Nigeria Cuts Fuel Imports, As Refining Surges by 57% in Three Months
Atume Terfa
Nigeria’s decades-long reliance on imported petrol is steadily loosening, as a sharp rise in domestic refining begins to reshape the country’s energy landscape. In just three months, local refining output has surged by 57 per cent — a shift that is already cutting deep into fuel import volumes.
At the centre of this transformation is the Dangote Petroleum Refinery, Africa’s largest single-train refinery, which continues to scale up production for the domestic market. Since commencing large-scale supply, the facility has significantly boosted the volume of Premium Motor Spirit (PMS) available within Nigeria.

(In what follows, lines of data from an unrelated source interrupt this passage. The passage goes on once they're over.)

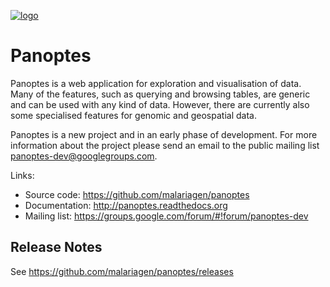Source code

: [![logo](https://raw2.github.com/malariagen/panoptes/master/webapp/Bitmaps/PanoptesLarge.png)](https://raw2.github.com/malariagen/panoptes/master/webapp/Bitmaps/)

Panoptes
========

Panoptes is a web application for exploration and visualisation of
data. Many of the features, such as querying and browsing tables, are
generic and can be used with any kind of data. However, there are
currently also some specialised features for genomic and geospatial
data.

Panoptes is a new project and in an early phase of development. For
more information about the project please send an email to the public
mailing list <panoptes-dev@googlegroups.com>.

Links:

* Source code: https://github.com/malariagen/panoptes
* Documentation: http://panoptes.readthedocs.org
* Mailing list:	 https://groups.google.com/forum/#!forum/panoptes-dev


Release Notes
-------------
See https://github.com/malariagen/panoptes/releases
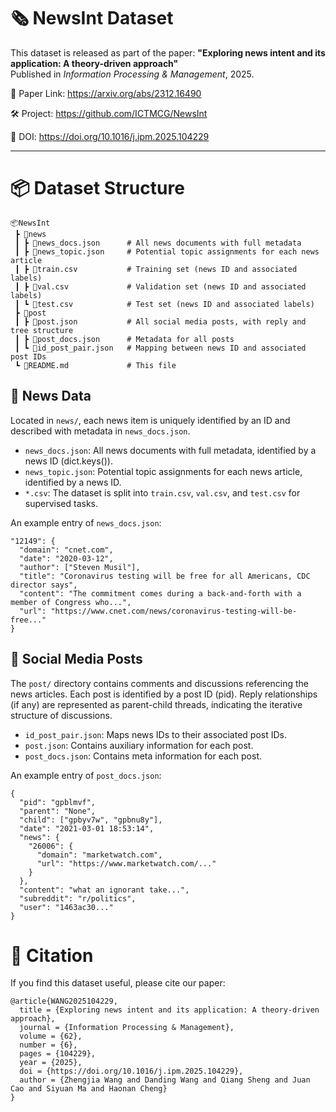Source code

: # 🗞️ NewsInt Dataset

This dataset is released as part of the paper: **"Exploring news intent and its application: A theory-driven approach"**  
Published in *Information Processing & Management*, 2025.  

📄 Paper Link: https://arxiv.org/abs/2312.16490

🛠️ Project: https://github.com/ICTMCG/NewsInt

🔗 DOI: https://doi.org/10.1016/j.ipm.2025.104229

---

# 📦 Dataset Structure

```
📦NewsInt
 ┣ 📂news
 ┃ ┣ 📜news_docs.json      # All news documents with full metadata
 ┃ ┣ 📜news_topic.json     # Potential topic assignments for each news article
 ┃ ┣ 📜train.csv           # Training set (news ID and associated labels)
 ┃ ┣ 📜val.csv             # Validation set (news ID and associated labels)
 ┃ ┗ 📜test.csv            # Test set (news ID and associated labels)
 ┣ 📂post
 ┃ ┣ 📜post.json           # All social media posts, with reply and tree structure
 ┃ ┣ 📜post_docs.json      # Metadata for all posts
 ┃ ┗ 📜id_post_pair.json   # Mapping between news ID and associated post IDs
 ┗ 📜README.md             # This file
 ```

## 📰 News Data

Located in `news/`, each news item is uniquely identified by an ID and described with metadata in `news_docs.json`. 

- `news_docs.json`: All news documents with full metadata, identified by a news ID (dict.keys()).
- `news_topic.json`: Potential topic assignments for each news article, identified by a news ID.
- `*.csv`: The dataset is split into `train.csv`, `val.csv`, and `test.csv` for supervised tasks.

An example entry of `news_docs.json`:
```
"12149": {
  "domain": "cnet.com",
  "date": "2020-03-12",
  "author": ["Steven Musil"],
  "title": "Coronavirus testing will be free for all Americans, CDC director says",
  "content": "The commitment comes during a back-and-forth with a member of Congress who...",
  "url": "https://www.cnet.com/news/coronavirus-testing-will-be-free..."
}
```

## 💬 Social Media Posts

The `post/` directory contains comments and discussions referencing the news articles. Each post is identified by a post ID (pid). Reply relationships (if any) are represented as parent-child threads, indicating the iterative structure of discussions.

- `id_post_pair.json`: Maps news IDs to their associated post IDs.
- `post.json`: Contains auxiliary information for each post.
- `post_docs.json`: Contains meta information for each post.

An example entry of `post_docs.json`:
```
{
  "pid": "gpblmvf",
  "parent": "None",
  "child": ["gpbyv7w", "gpbnu8y"],
  "date": "2021-03-01 18:53:14",
  "news": {
    "26006": {
      "domain": "marketwatch.com",
      "url": "https://www.marketwatch.com/..."
    }
  },
  "content": "what an ignorant take...",
  "subreddit": "r/politics",
  "user": "1463ac30..."
}
```

# 📖 Citation
If you find this dataset useful, please cite our paper:

```
@article{WANG2025104229,
  title = {Exploring news intent and its application: A theory-driven approach},
  journal = {Information Processing & Management},
  volume = {62},
  number = {6},
  pages = {104229},
  year = {2025},
  doi = {https://doi.org/10.1016/j.ipm.2025.104229},
  author = {Zhengjia Wang and Danding Wang and Qiang Sheng and Juan Cao and Siyuan Ma and Haonan Cheng}
}
```
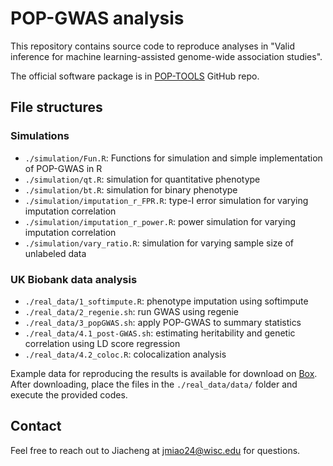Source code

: # POP-GWAS analysis

This repository contains source code to reproduce analyses in "Valid inference for machine learning-assisted genome-wide association studies". 

The official software package is in [POP-TOOLS](https://github.com/qlu-lab/POP-TOOLS) GitHub repo.

## File structures
### Simulations
* `./simulation/Fun.R`: Functions for simulation and simple implementation of POP-GWAS in R
* `./simulation/qt.R`: simulation for quantitative phenotype
* `./simulation/bt.R`: simulation for binary phenotype
* `./simulation/imputation_r_FPR.R`: type-I error simulation for varying imputation correlation 
* `./simulation/imputation_r_power.R`: power simulation for varying imputation correlation
* `./simulation/vary_ratio.R`: simulation for varying sample size of unlabeled data

### UK Biobank data analysis
* `./real_data/1_softimpute.R`: phenotype imputation using softimpute
* `./real_data/2_regenie.sh`: run GWAS using regenie
* `./real_data/3_popGWAS.sh`: apply POP-GWAS to summary statistics
* `./real_data/4.1_post-GWAS.sh`: estimating heritability and genetic correlation using LD score regression
* `./real_data/4.2_coloc.R`: colocalization analysis

Example data for reproducing the results is available for download on [Box](https://uwmadison.box.com/s/iede9965ic49yol1r8w7bbx1ngkcrht0). After downloading, place the files in the `./real_data/data/` folder and execute the provided codes.
  
## Contact
Feel free to reach out to Jiacheng at jmiao24@wisc.edu for questions.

According to the Nigerian Midstream and Downstream Petroleum Regulatory Authority, locally refined petrol now accounts for more than half of national consumption — a milestone for a country that for years depended heavily on overseas suppliers to keep its filling stations running.
Production figures underline the momentum. In January 2026, the Dangote refinery supplied an average of 40.1 million litres of PMS daily, up from about 32 million litres in December 2025. That represents a 25 per cent month-on-month rise and forms part of the broader three-month growth that has driven the 57 per cent surge in domestic refining capacity.
The impact has been immediate. Fuel import volumes have declined markedly as more of Nigeria’s demand is met at home. The reduction is helping to ease pressure on foreign exchange reserves and trimming the nation’s fuel import bill, long one of the heaviest burdens on public finances.
Industry analysts attribute the shift to a mix of policy direction and market forces. Government measures prioritising locally refined products before issuing import licences have strengthened domestic players, while a firmer naira and softer international Ship-to-Ship (STS) petrol prices have narrowed the incentive to import.
Although Nigeria still brings in some refined products to bridge supply gaps, the direction is unmistakable. The steady expansion of local refining marks a structural turning point for Africa’s largest oil producer — moving it closer to energy self-sufficiency and potentially saving billions of dollars in foreign exchange each year.
If current momentum holds, industry watchers say Nigeria may soon complete a journey long considered elusive: significantly reducing, or even ending, its dependence on imported petrol.